The three CPT codes most relevant to remote CIED monitoring programs are 93298 for remote monitoring data analysis for pacemakers, 93299 for remote monitoring data analysis for ICDs and CRT devices, and 99454 for remote physiologic monitoring device supply and daily transmission. Each code requires specific documentation elements. A physician or qualified non-physician practitioner must review and sign the report, staff must record the transmission date and data completeness, and the clinical findings must appear in the patient record with a time stamp. Staff training should include simulated documentation exercises for each code type, and the monitoring platform should generate audit-ready records that match these billing requirements. Gaps in any of these elements often cause claim rejections and revenue leakage in CIED programs.
Cardiac device specialists should complete continuing education hours on a regular schedule to satisfy recertification requirements and maintain current clinical competency. The Heart Rhythm Society offers accredited CE and maintenance of certification points through its Board Review Course and, beginning fall 2026, through the Heart Rhythm ONE platform. Specialists pursuing or maintaining the IBHRE CDRMS credential must also show ongoing proficiency across the five CDRMS competency domains: Rhythm Recognition, Device and Lead Function, Remote Service Management, Diagnostic Monitoring, and Device Technology. Clinics should build annual CE scheduling into their training calendar and track completion through the monitoring platform’s administrative dashboard so no staff member falls out of compliance.

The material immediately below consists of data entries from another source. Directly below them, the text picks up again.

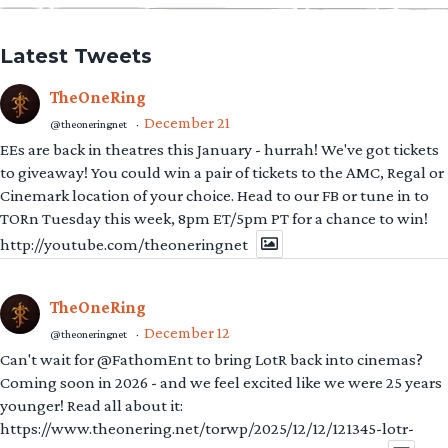
Latest Tweets
TheOneRing
December 21
@theoneringnet
·
EEs are back in theatres this January - hurrah! We've got tickets
to giveaway! You could win a pair of tickets to the AMC, Regal or
Cinemark location of your choice. Head to our FB or tune in to
TORn Tuesday this week, 8pm ET/5pm PT for a chance to win!
http://youtube.com/theoneringnet
TheOneRing
December 12
@theoneringnet
·
Can't wait for @FathomEnt to bring LotR back into cinemas?
Coming soon in 2026 - and we feel excited like we were 25 years
younger! Read all about it:
https://www.theonering.net/torwp/2025/12/12/121345-lotr-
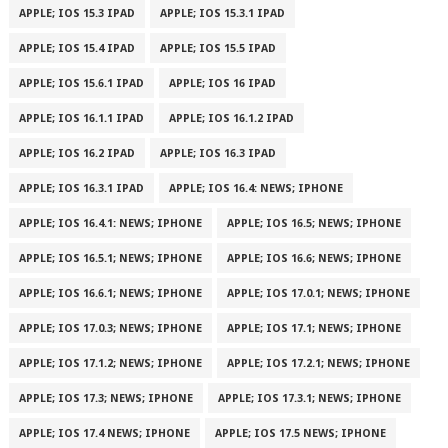
APPLE; IOS 15.3 IPAD
APPLE; IOS 15.3.1 IPAD
APPLE; IOS 15.4 IPAD
APPLE; IOS 15.5 IPAD
APPLE; IOS 15.6.1 IPAD
APPLE; IOS 16 IPAD
APPLE; IOS 16.1.1 IPAD
APPLE; IOS 16.1.2 IPAD
APPLE; IOS 16.2 IPAD
APPLE; IOS 16.3 IPAD
APPLE; IOS 16.3.1 IPAD
APPLE; IOS 16.4: NEWS; IPHONE
APPLE; IOS 16.4.1: NEWS; IPHONE
APPLE; IOS 16.5; NEWS; IPHONE
APPLE; IOS 16.5.1; NEWS; IPHONE
APPLE; IOS 16.6; NEWS; IPHONE
APPLE; IOS 16.6.1; NEWS; IPHONE
APPLE; IOS 17.0.1; NEWS; IPHONE
APPLE; IOS 17.0.3; NEWS; IPHONE
APPLE; IOS 17.1; NEWS; IPHONE
APPLE; IOS 17.1.2; NEWS; IPHONE
APPLE; IOS 17.2.1; NEWS; IPHONE
APPLE; IOS 17.3; NEWS; IPHONE
APPLE; IOS 17.3.1; NEWS; IPHONE
APPLE; IOS 17.4 NEWS; IPHONE
APPLE; IOS 17.5 NEWS; IPHONE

AI-powered alert triage changes training requirements in two main ways. First, staff must understand how the platform’s prioritization logic works, including which alert categories the system filters as nonactionable and which it escalates, so they can validate outputs instead of accepting them passively. Second, because AI triage reduces the volume of low-priority notifications, staff can spend training time on high-acuity scenarios such as new-onset atrial fibrillation, ventricular tachycardia, lead integrity failures, and ERI or RRT battery events. Training programs should include simulated critical-alert exercises that mirror the AI-prioritized queue so staff can respond appropriately when the platform flags a clinically significant event. Rhythm360’s AI-powered system reaches greater than 99.9% data transmissibility through redundant feeds and computer vision, which gives trained staff a reliable data foundation for every triage decision.
The IBHRE CDRMS (Cardiac Device Remote Monitoring Specialist) credential validates competency specifically in remote patient monitoring for chronic cardiac disorders and fits staff whose primary role involves remote transmission review and alert triage. The CCDS (Certified Cardiac Device Specialist) is a higher-level credential that covers the full scope of cardiac device management, including in-person device programming and implant support. IBHRE does not encourage CCDS holders to also sit for the CDRMS, because the CCDS encompasses those competencies. Clinics should map each staff role to the right credential. Device technicians and monitoring nurses who focus on remote review are strong CDRMS candidates, while specialists involved in in-clinic programming and implant follow-up should pursue the CCDS pathway. A vendor-neutral training program should support both tracks within a single curriculum framework.